Nobu Berkeley is open for dinner only Monday to Saturday. There is a no-bookings policy except for parties of more than six. It will be interesting to see if the idea works, given the pressure on tables at Nobu in The Metropolitan, Park Lane. It is a potentially lucrative notion since on the ground floor is a large "holding" bar where Nobu special cocktails cost £10.50.

Aimed at the partying crowd, the décor by David Collins (who else?) is more frisky than the restrained (drab?) lineaments of Nobu in Park Lane. Outside the bar, where seating and lighting seem arranged for cross-pollination, golden steps within a black stairwell curve up to the restaurant.

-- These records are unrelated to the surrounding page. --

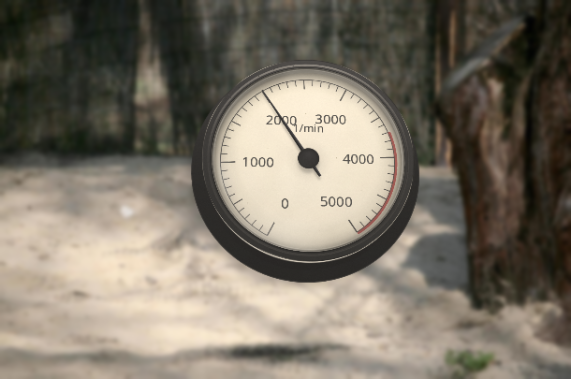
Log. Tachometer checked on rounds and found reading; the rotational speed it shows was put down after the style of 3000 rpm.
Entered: 2000 rpm
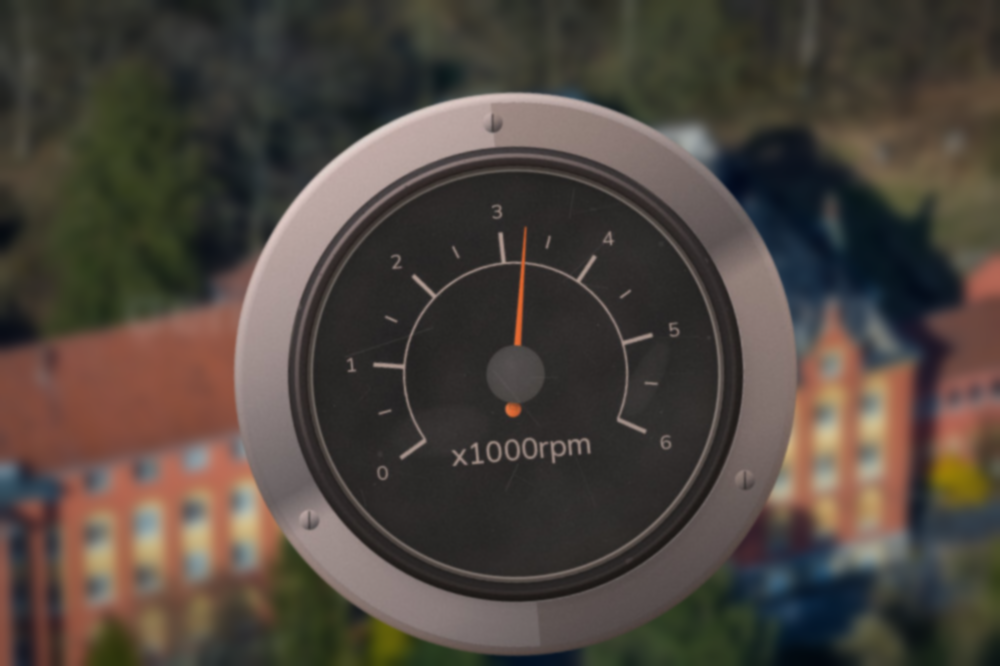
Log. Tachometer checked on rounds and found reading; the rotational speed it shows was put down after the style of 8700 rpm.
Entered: 3250 rpm
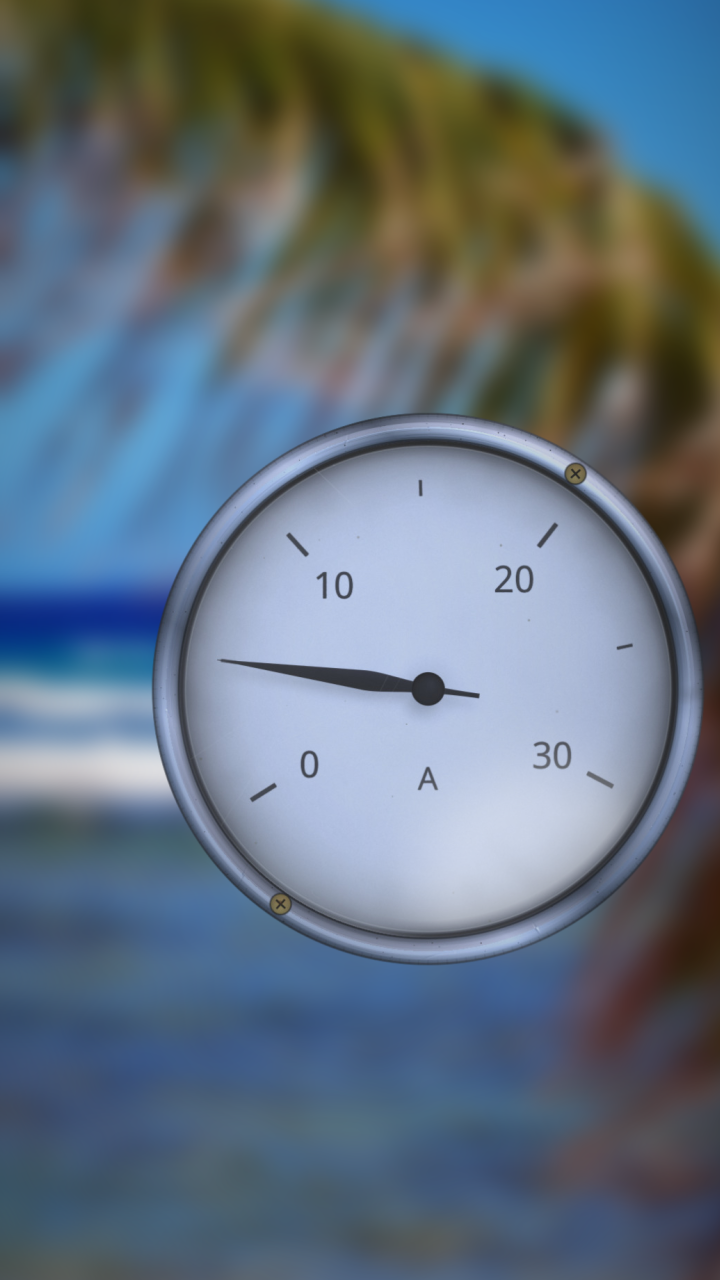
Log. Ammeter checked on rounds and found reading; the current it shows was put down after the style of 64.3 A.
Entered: 5 A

As customers reach the top, the cry of "irashaimase" goes up. Staff, dressed surprisingly unbecomingly, are shouting a welcome and a warning that new people need attention. As the evening wears on, you get the feeling they enjoy letting off steam with this bellowing.

At the left of the stairs is a sushi bar, tables and a hibachi table (in-built grills). To the right are tables in a space decorated by velvet pondweed (my interpretation) sewn onto canvas. Grey curving pillars are supposed to represent trees. The lighting is wonderfully flattering. It reminds me of a sort of Charlie and the Chocolate Factory for grown-ups who like sashimi.

I ate twice at Nobu Berkeley last week, once at the hibachi table and once à la carte. I will concentrate just on the highlights - and let-downs. The outstanding dish, grilled in front of us, was shabushabu made with Iberian pork, more frequently a cured ham but when fresh as rosy-red as beef.

Thin slices poached in stock are served with dips of ponzu (citrus and soy sauce) and spicy miso. The meaty stock is eventually poured onto soft noodles and spiked with yuzu (Japanese citron) and ginger. Heaven. Wagyu beef, the intensely marbled meat similar to Kobe but available outside Japan, was grilled and served with an intricate anticucho sauce where chilli paste is let down with sake, and herbs, spices and oil added.

Tiny oysters with jalapeno salsa, sweet shrimp with caviar and octopus carpaccio with bottarga (sullied by the presence of lollo rosso) were also particularly memorable. I'll let the desserts speak for themselves: wild strawberry sake jelly; white chocolate with blackcurrant; chocolate granité; pinenut crunch; coconut delice, almond financier. In addition, a bento box of exquisite chocolates was offered.

One menu section is entitled Wood Oven. An aubergine steak with bonito flakes and cabbage steak with truffles were either undercooked in the first instance or charred in the case of the cabbage. A Peruvian-style skewer of chicken had a sauce that tasted of raw chilli powder. But these are minor quibbles in the face of excellent, imaginative salads, superb sashimi and jumbo asparagus with dried miso.

The sake we drank from a frozen piece of bamboo was the driest, Hokusetsu Onikoroshi. This cost £16 for 300ml. Nobu's Favourites cost considerably more: £63-£140 for 500ml. In his book Nobu Now, the man himself stresses the importance of the happiness of staff and customers, hence those questionnaires. "The cooks, the staff and the customers together 'make music'," he rightly observes. That said, he's off in his private jet to plan the next Nobu.